The CHAdeMO Association announced yesterday that 2,000 direct current (DC) quick chargers are now in operation around the world, a doubling of the number of units from one year ago according to CHAdeMO.

The association also projects that by the end of 2013 the number of units installed will again double, reaching 4,000 DC chargers in operation.

“Today, we have more than 2,000 CHAdeMO quick-chargers in place in Europe and the US as well as Japan,” CHAdeMO’s president, Toshiyuki Shiga, said in a release.

“There’ s even a CHAdeMO quick-charger in oil-rich Abu Dhabi. And plans are in place to more than double this figure again, above 4,000, by the end of 2013.”

As of the end of last year Japan had gone from 833 to 1,381 CHAdeMO installations, while Europe increased to 601 from 158 units, and the U.S. from a mere 12 to 154.

Lengthy charging times and limited availability of charging equipment in public places for electric vehicles (EV) are one of the turnoffs prospective buyers cite as what prevents them from buying an EV. But with DC quick chargers, charge times can be a fraction of the time it takes with a standard charger would take to replenish an EV’s battery.

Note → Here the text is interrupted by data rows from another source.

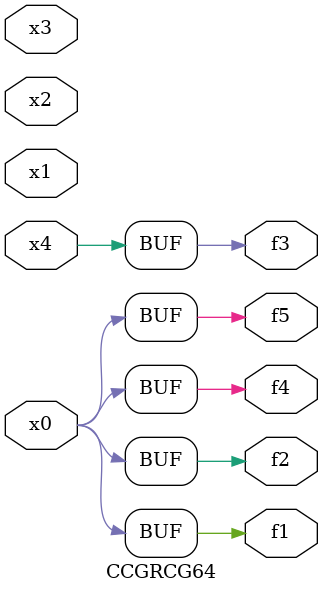
<source format=v>
module CCGRCG64(
	input x0, x1, x2, x3, x4,
	output f1, f2, f3, f4, f5
);
	assign f1 = x0;
	assign f2 = x0;
	assign f3 = x4;
	assign f4 = x0;
	assign f5 = x0;
endmodule

</source>
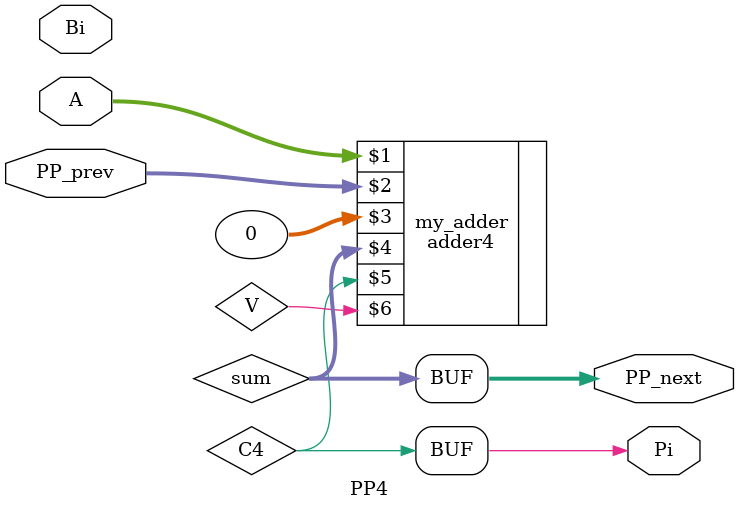
<source format=sv>
module PP4(
    input [3:0] A, // Multiplicand
    input Bi, // Bit i of the multiplier
    input [3:0] PP_prev, // Partial product from previous row
    output reg [3:0] PP_next, // Next partial product
    output reg Pi // Product bit
);
    // Assuming you have a 4-bit adder module named 'adder4'
    wire [3:0] sum;
    wire C4, V;
    
    adder4 my_adder(A, PP_prev, 0, sum, C4, V);
    assign PP_next = sum;
    assign Pi = C4;
endmodule
</source>
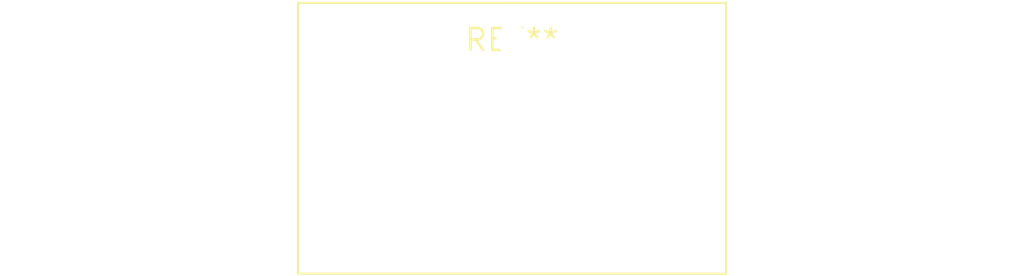
<source format=kicad_pcb>
(kicad_pcb (version 20240108) (generator pcbnew)

  (general
    (thickness 1.6)
  )

  (paper "A4")
  (layers
    (0 "F.Cu" signal)
    (31 "B.Cu" signal)
    (32 "B.Adhes" user "B.Adhesive")
    (33 "F.Adhes" user "F.Adhesive")
    (34 "B.Paste" user)
    (35 "F.Paste" user)
    (36 "B.SilkS" user "B.Silkscreen")
    (37 "F.SilkS" user "F.Silkscreen")
    (38 "B.Mask" user)
    (39 "F.Mask" user)
    (40 "Dwgs.User" user "User.Drawings")
    (41 "Cmts.User" user "User.Comments")
    (42 "Eco1.User" user "User.Eco1")
    (43 "Eco2.User" user "User.Eco2")
    (44 "Edge.Cuts" user)
    (45 "Margin" user)
    (46 "B.CrtYd" user "B.Courtyard")
    (47 "F.CrtYd" user "F.Courtyard")
    (48 "B.Fab" user)
    (49 "F.Fab" user)
    (50 "User.1" user)
    (51 "User.2" user)
    (52 "User.3" user)
    (53 "User.4" user)
    (54 "User.5" user)
    (55 "User.6" user)
    (56 "User.7" user)
    (57 "User.8" user)
    (58 "User.9" user)
  )

  (setup
    (pad_to_mask_clearance 0)
    (pcbplotparams
      (layerselection 0x00010fc_ffffffff)
      (plot_on_all_layers_selection 0x0000000_00000000)
      (disableapertmacros false)
      (usegerberextensions false)
      (usegerberattributes false)
      (usegerberadvancedattributes false)
      (creategerberjobfile false)
      (dashed_line_dash_ratio 12.000000)
      (dashed_line_gap_ratio 3.000000)
      (svgprecision 4)
      (plotframeref false)
      (viasonmask false)
      (mode 1)
      (useauxorigin false)
      (hpglpennumber 1)
      (hpglpenspeed 20)
      (hpglpendiameter 15.000000)
      (dxfpolygonmode false)
      (dxfimperialunits false)
      (dxfusepcbnewfont false)
      (psnegative false)
      (psa4output false)
      (plotreference false)
      (plotvalue false)
      (plotinvisibletext false)
      (sketchpadsonfab false)
      (subtractmaskfromsilk false)
      (outputformat 1)
      (mirror false)
      (drillshape 1)
      (scaleselection 1)
      (outputdirectory "")
    )
  )

  (net 0 "")

  (footprint "L_Toroid_Vertical_L24.6mm_W15.5mm_P11.44mm_Pulse_KM-4" (layer "F.Cu") (at 0 0))

)

</source>
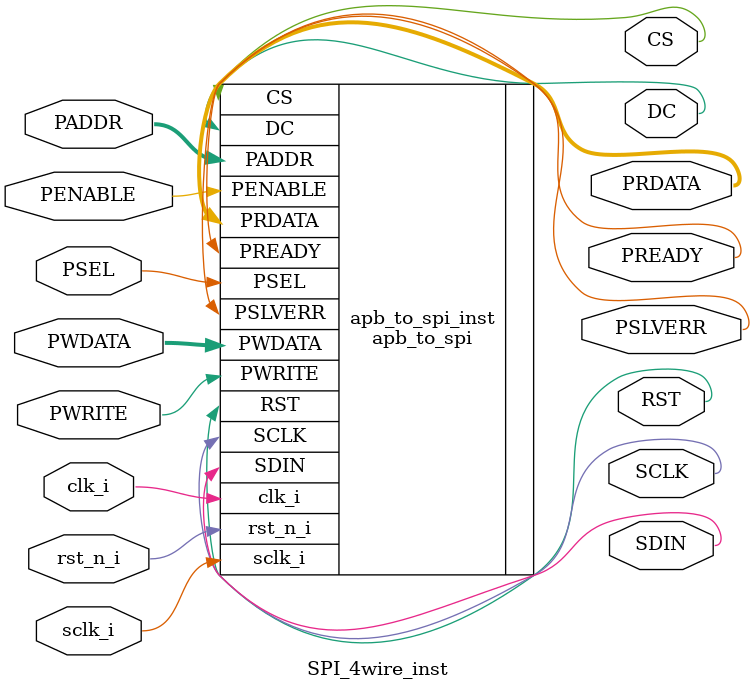
<source format=v>
/*******************************************************************************
    Verilog netlist generated by IPGEN Lattice Propel (64-bit)
    2025.1.0.2509231446_sp1
    Soft IP Version: 2.0.1
    2025 12 08 21:09:07
*******************************************************************************/
/*******************************************************************************
    Wrapper Module generated per user settings.
*******************************************************************************/
module SPI_4wire_inst (clk_i, rst_n_i, sclk_i, PSEL, PENABLE, PADDR, PWRITE,
    PWDATA, PRDATA, PREADY, PSLVERR, SCLK, DC, CS, SDIN, RST)/* synthesis ORIG_MODULE_NAME="SPI_4wire_inst" */ /* synthesis LATTICE_IP_GENERATED="1" */;
    input  clk_i;
    input  rst_n_i;
    input  sclk_i;
    input  PSEL;
    input  PENABLE;
    input  [7:0]  PADDR;
    input  PWRITE;
    input  [31:0]  PWDATA;
    output  [31:0]  PRDATA;
    output  PREADY;
    output  PSLVERR;
    output  SCLK;
    output  DC;
    output  CS;
    output  SDIN;
    output  RST;
    apb_to_spi apb_to_spi_inst(.clk_i(clk_i),
        .rst_n_i(rst_n_i),
        .sclk_i(sclk_i),
        .PSEL(PSEL),
        .PENABLE(PENABLE),
        .PADDR(PADDR[7:0]),
        .PWRITE(PWRITE),
        .PWDATA(PWDATA[31:0]),
        .PRDATA(PRDATA[31:0]),
        .PREADY(PREADY),
        .PSLVERR(PSLVERR),
        .SCLK(SCLK),
        .DC(DC),
        .CS(CS),
        .SDIN(SDIN),
        .RST(RST));
endmodule
</source>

The other half of the equation is getting enough of these quick chargers spread around routes and places that will allow EV drivers to realize expanded driving ranges.

One of the most significant CHAdeMO installations is the West Coast Electric Highway, a 1,300-mile network, which has already close to 40 CHAdeMO quick-chargers installed every 25 to 50 miles along the West Coast of North America. The so-called Electric Highway effectively links British Columbia, Canada to Baja California.

CHAdeMO is a consortium of mostly Japanese companies with the target of establishing a standard for the charging of EVs. Shiga, CHAdeMO’s president, is also the COO for Nissan.

While the CHAdeMO standardized charger, created in 2010, clearly has an established lead, it does have competition in the Society of Automotive Engineers (SAE) J1772 “combo” quick charge coupler standard.


SAE combo charge coupler

The SAE combination charge coupler was developed by more than 190 experts from various fields within the EV industry, and while not currently installed in the volume of the CHAdeMO charger, is starting to see a growing development of installations.

Some form of standardization is helpful to EV consumers, but standardization hasn’t reached the level of the common 120-volt outlet and required plug found in just about every home and building in North America.

With different EV manufacturers using either CHAdeMO – like, naturally, the Nissan Leaf – while General Motors, VW, BMW, Ford, and several other large automakers, have gone with the SAE charge coupler, EV drivers for now will have to be cognizant of which type of charging unit they can use, and where they’re located.